On September 2, the U.S. Department of Agriculture (USDA) released its annual report on household food security in the United States, finding that 17.5 million households in the country were food insecure in 2013, meaning that they had “limited or uncertain” access to “nutritionally adequate and safe food.”

In response to the USDA report, The Wall Street Journal published a September 3 opinion piece by James Bovard attacking government focus on food insecurity as a measurement of widespread hunger in the United States. Bovard suggested thatmembers of food-insecure households are not legitimately hungry because “widespread hunger” has been “debunked” by another USDA report that found children in low-income households consume more calories on average than those in higher-income households. Bovard cited the higher consumption of calories by children in low-income households as evidence of a “paradoxical relationship between food stamps and food insecurity” and demanded more transparency on what food stamp benefits are being spent on.

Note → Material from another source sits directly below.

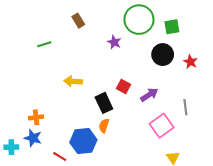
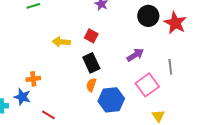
red star: (190, 62) -> (175, 23), size x1.6
red square: (124, 86) -> (91, 36), moved
orange cross: (36, 117) -> (33, 79), moved
blue hexagon: (83, 141) -> (111, 100), moved

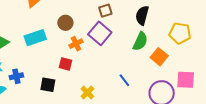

But by denying the legitimacy of measuring food insecurity, Bovard erased food insecurity's pervasive impact across the United States. Although hunger and food insecurity are in fact separate issues, as Bovard pointed out, the USDA underscores that they are still “related.” According to the USDA, “Food insecurity is a household-level economic and social condition of limited access to food, while hunger is an individual-level physiological condition that may result from food insecurity.” The USDA began to distinguish between food insecurity and hunger in the department's research due to a “lack of consistent meaning of the word” hunger.

Citing higher calorie consumption among children in low-income households as evidence that debunks child hunger is also misleading. As the Food Research and Action Center points out, food insecure and low-income people are especially vulnerable to obesity, due to "[l]imited resources and lack of access to healthy, affordable foods," which are primary factors in those living in poverty consuming higher-calorie foods. The center says that healthy food is often more expensive and less available than energy-dense, nutrient-poor foods.

Conservative media consistently push the false claims that the food insecure are lazy and that programs addressing their needs are wasteful and frequently misused.